▶ Problem requirements: Report back every line of the entries that contains "replacement", exactly as written.

-- Input for this task follows --

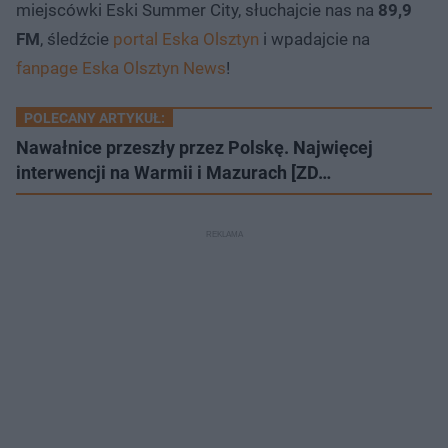
miejscówki Eski Summer City, słuchajcie nas na
89,9
FM
, śledźcie
portal Eska Olsztyn
i wpadajcie na
fanpage Eska Olsztyn News
!
POLECANY ARTYKUŁ:
Nawałnice przeszły przez Polskę. Najwięcej
interwencji na Warmii i Mazurach [ZD…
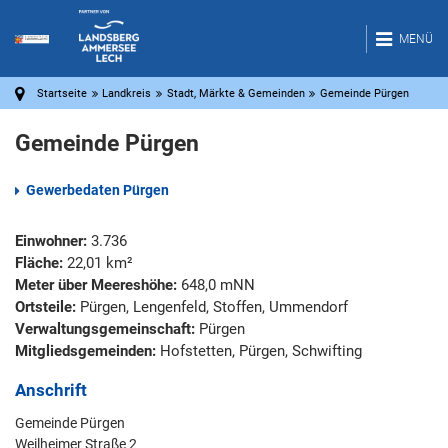
MENÜ
Startseite
Landkreis
Stadt, Märkte & Gemeinden
Gemeinde Pürgen
Gemeinde Pürgen
Gewerbedaten Pürgen
Einwohner:
3.736
Fläche:
22,01 km²
Meter über Meereshöhe:
648,0 mNN
Ortsteile:
Pürgen, Lengenfeld, Stoffen, Ummendorf
Verwaltungsgemeinschaft:
Pürgen
Mitgliedsgemeinden:
Hofstetten, Pürgen, Schwifting
Anschrift
Gemeinde Pürgen
Weilheimer Straße 2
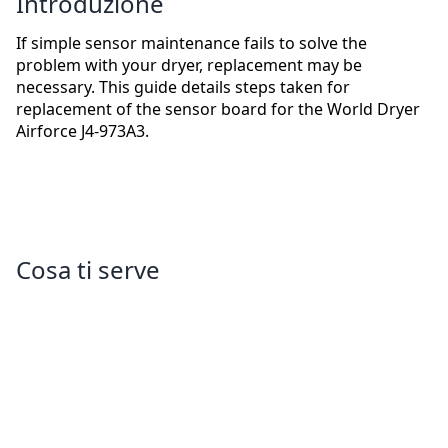
Introduzione
If simple sensor maintenance fails to solve the
problem with your dryer, replacement may be
necessary. This guide details steps taken for
replacement of the sensor board for the World Dryer
Airforce J4-973A3.
Cosa ti serve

-- Input for this task concluded --

▶ Response area:
problem with your dryer, replacement may be
replacement of the sensor board for the World Dryer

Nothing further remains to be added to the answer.